Oh, and PS. Whoever tattled to my mom? About my blog? I will find you out. She is demanding explanation. Do NOT tell her about the Bookmobile. I just can't handle one more "Marsha shouldn't be driving" remark. Yeah. Thanks.

Monday, October 25

It Was Time

I got a new picture! Ms. Amy (bestfriendsince8thgrade) Ellis took pictures for hubby and me yesterday afternoon, despite the impending rain, and did a wonderful job as always. She was kind enough to indulge me by taking a new photo of me for my blog, seeing as the one I am using was taken with a cell phone and is at least 2 years old. I love it, thanks Amy! Hubby says it will be the photo on my book jacket. (I so wish)

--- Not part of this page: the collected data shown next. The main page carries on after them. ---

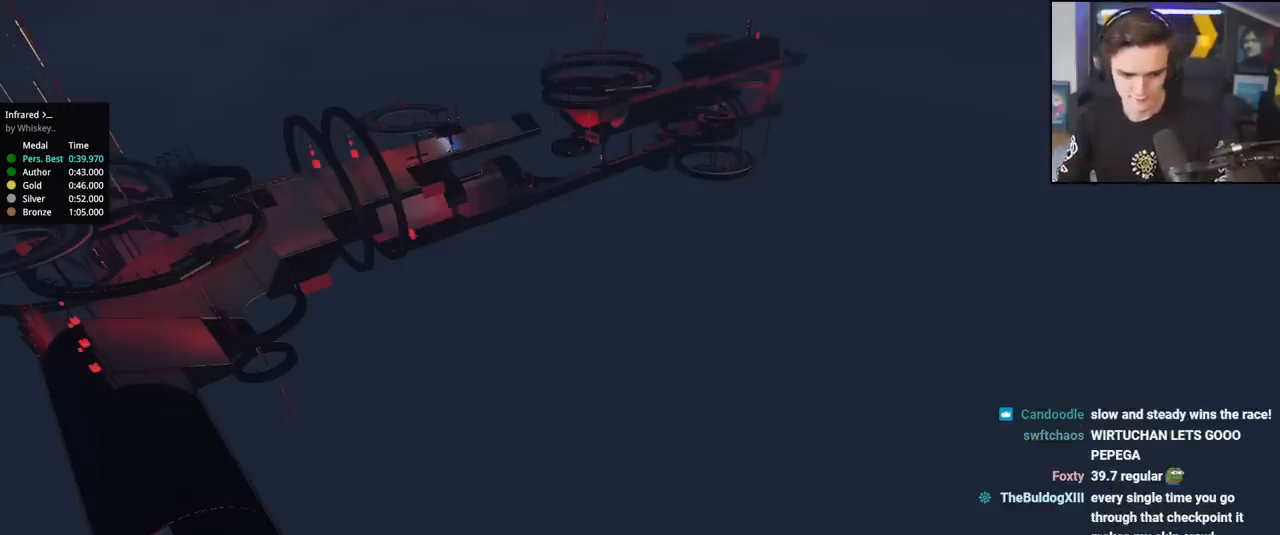
Gameplay with keyboard; each line is a JSON object with the keys held at the frame after it. "events" lists presses ("down") and releases ("up") of "brake", "down", "left", "right" and "up" between this image and that frame as [ms after this image, input, new state], when the widget could be followed in between. No other keys are recorded. Mouse input is not recorded. Key names are as the overlay labels them; some are game actions (e.g. jump) rather than physical keys.
{"keys": ["up"], "events": [[50, "up", "down"]]}
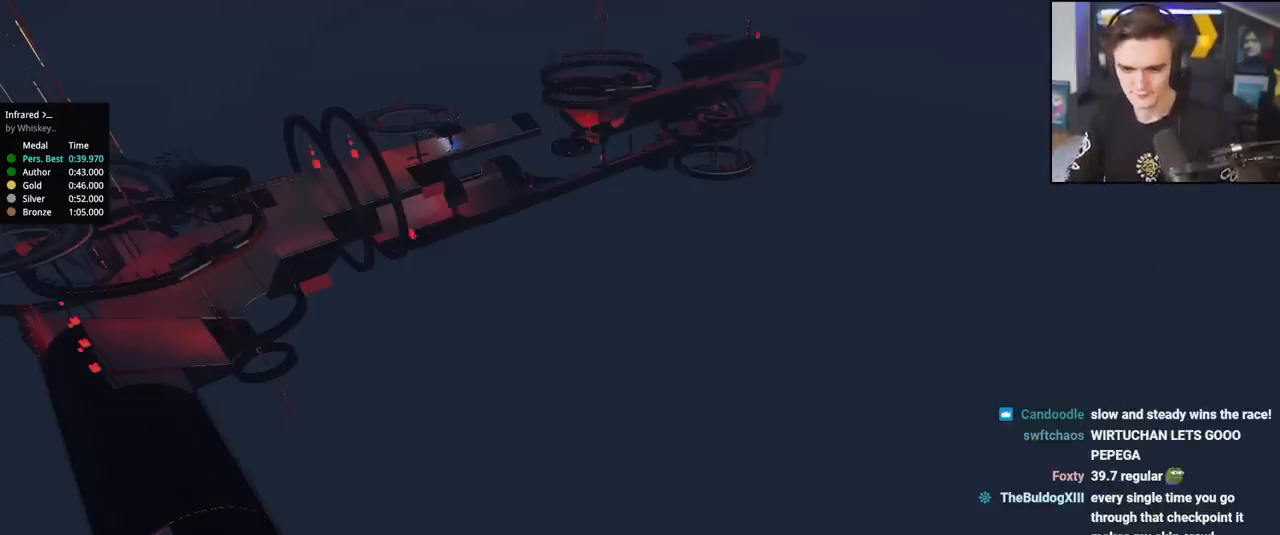
{"keys": ["up"], "events": []}
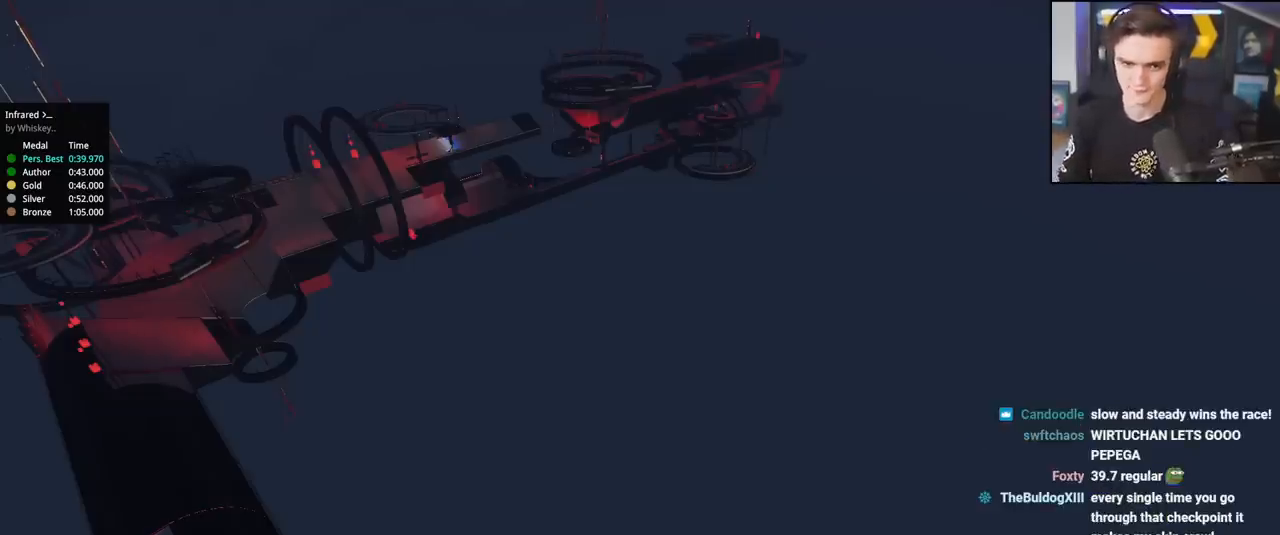
{"keys": ["up"], "events": []}
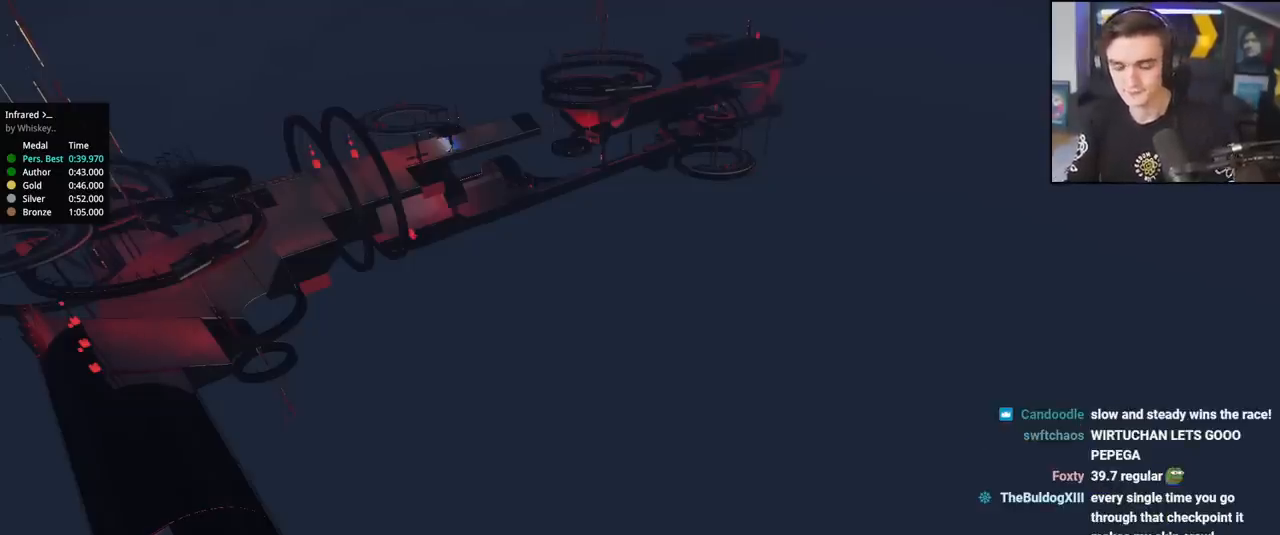
{"keys": ["up"], "events": []}
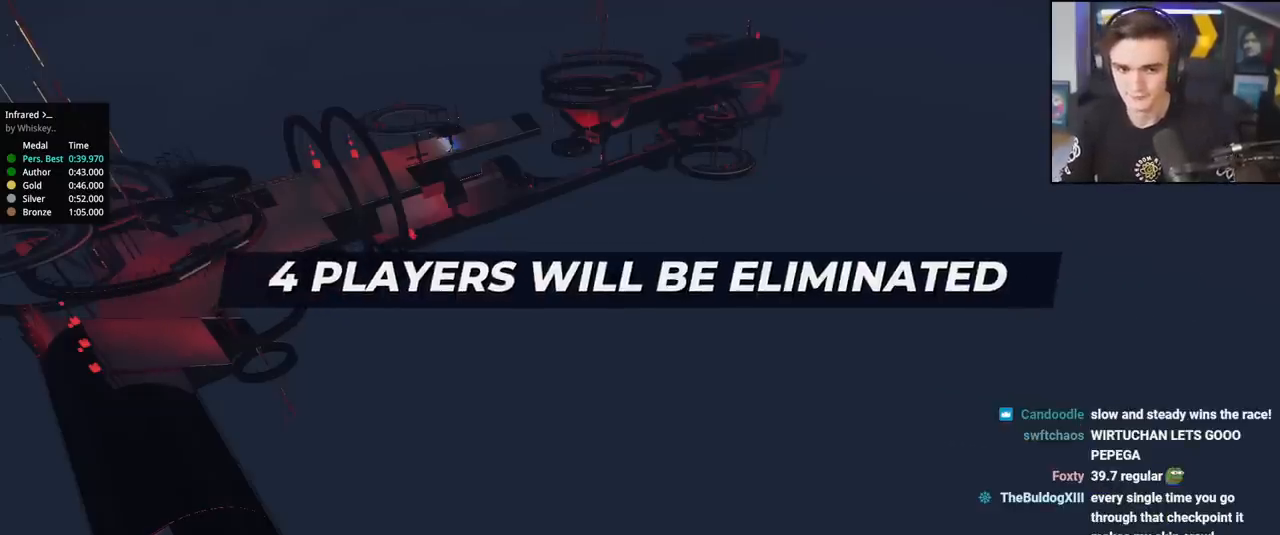
{"keys": ["up"], "events": []}
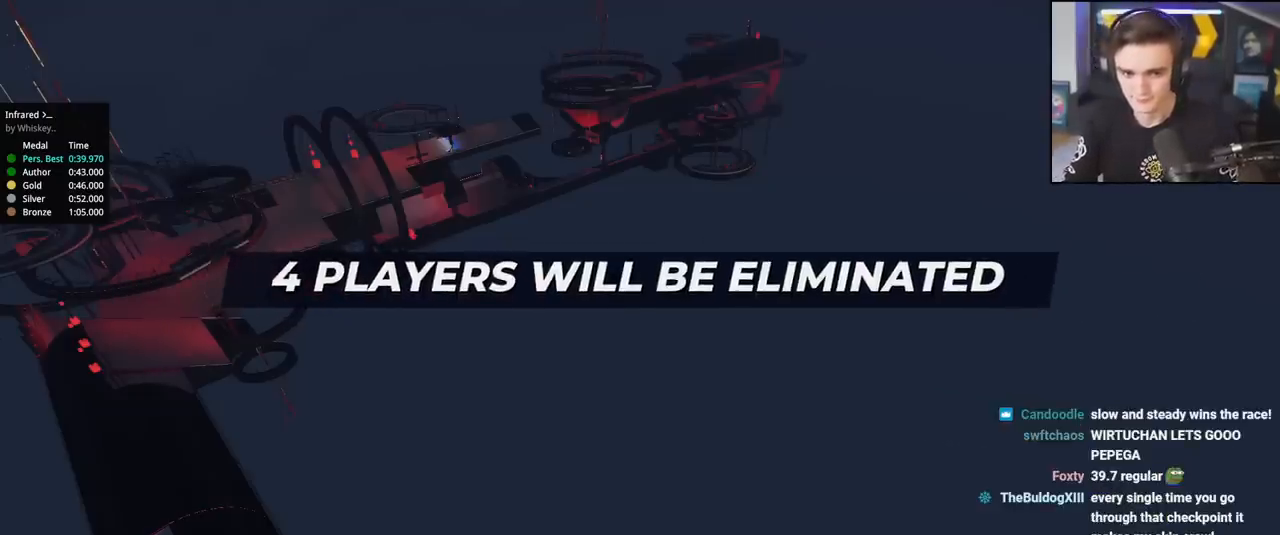
{"keys": ["up"], "events": []}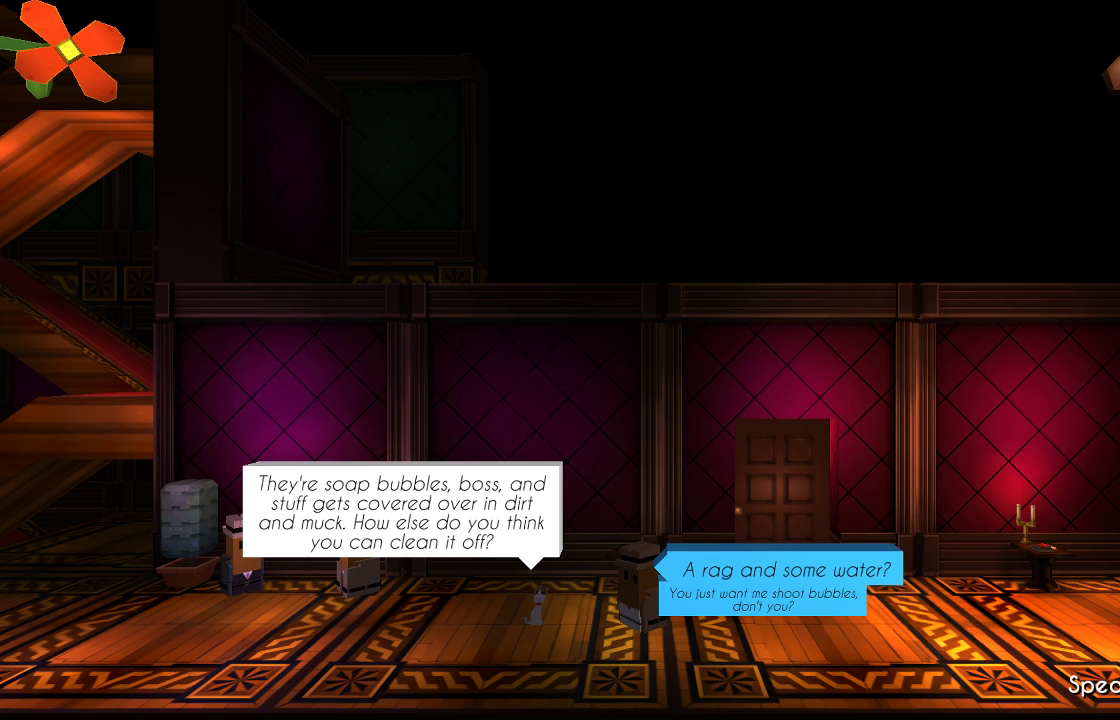
Gameplay with a controller (PlayStation layout); each line is a JSON object with the inputs held at the frame after it. "events" lists button and stick changes between this image and that frame as [ms after this image, input, new state], when the widget could be followed in between. Not read: L1 R1.
{"buttons": [], "left_stick": "center", "right_stick": "center", "events": [[33, "CROSS", "down"], [133, "CROSS", "up"]]}
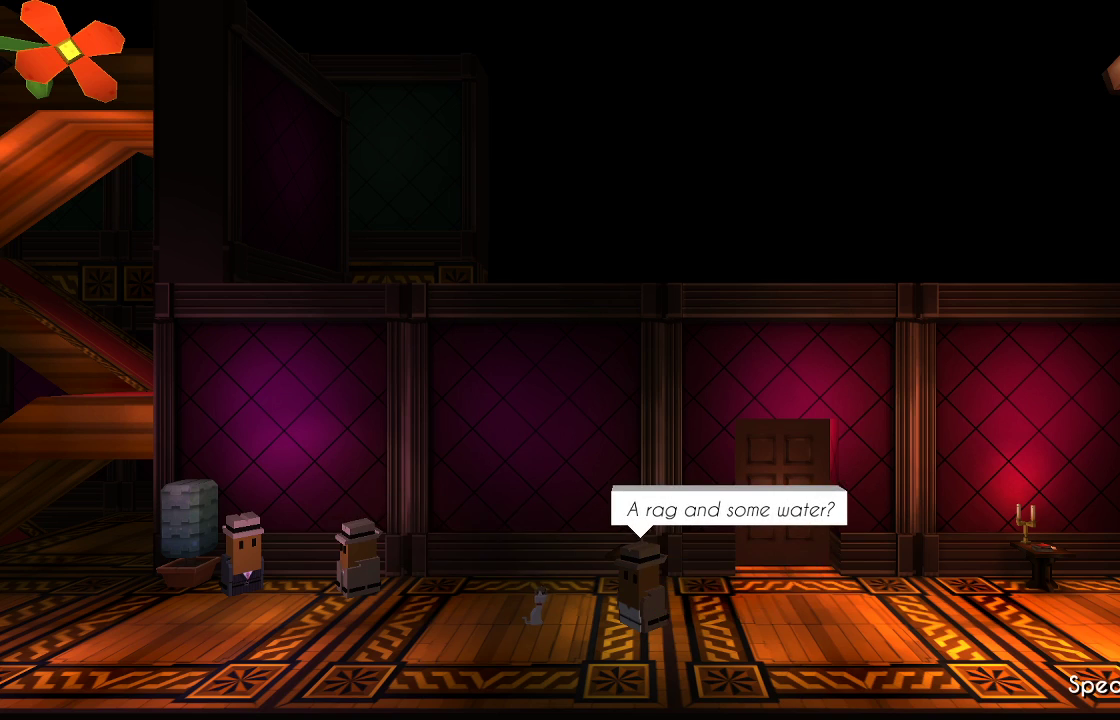
{"buttons": [], "left_stick": "center", "right_stick": "center", "events": []}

As a former Realtor, I have a thing about keeping photos updated. Too many were the occasions that I met a realtor whose photo I had seen a million times and had NO idea that it was the same person. I actually once asked a friend if that was so-and-so's mother, and it turned out it was her. The violator shall remain nameless, but the photo on her cards, signs, and flyers had to be at least 25 years old.

So, all my Realtor friends, please do not be offended. I love you all. But remember Erma Bombeck's advice of "when you look like your passport photo it's time to go home". And make a new rule. When you DON'T look like your business card photo, it is time for a new photo. Call my friend Amy at Images by Amy Ellis. She'll fix you up! By the way, if you still look like your photo after 20 years, then good for you keep using it. But be sure to get a second opinion on that before you do.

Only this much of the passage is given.